Moroccan Red Lentil Soup with Chard
- 2 Tbsp olive oil
- 2 quarts vegetable stock
- 1 dried split red lentils
- 1 15-ounce can diced tomatoes
- 0.5 tsp sea salt
- 0.5 tsp red chili flakes
- 0.5 tsp ground turmeric
- 0.5 tsp ground ginger
- 1 tsp ground cumin
- 2 large cloves garlic, minced
- 2 medium carrots, diced
- 1 medium yellow onion, diced
- 1 bunch chard, stems removed, roughly chopped
- In a large stockpot or Dutch oven, heat the oil. Saute the onion and carrot over medium-high heat until soft and beginning to brown, 7 minutes. Add the garlic, cumin, ginger, turmeric, chili flakes, and salt. Cook one minute more. Stir in the tomatoes, scraping up any brown bits from the bottom of the pan, and cook until the liquid has reduced and the tomatoes are soft, 5 minutes.

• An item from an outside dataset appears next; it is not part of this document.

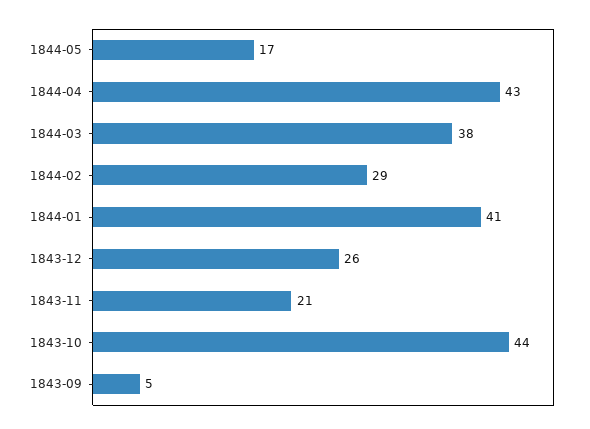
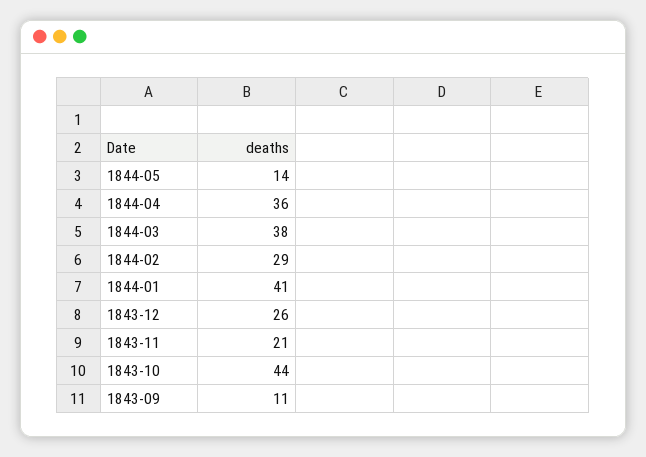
1844-05: 17 -> 14
1844-04: 43 -> 36
1843-09: 5 -> 11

- Add the lentils and stock. Bring to a boil, then reduce the heat and simmer uncovered until the lentils are soft, 10 minutes. Fold in the chard and cook until wilted, but still vibrant, 5 more minutes. Taste for seasoning.
- Serve the soup in bowls with a wedge of lemon on the side or a dollop of Greek yogurt and some crusty bread.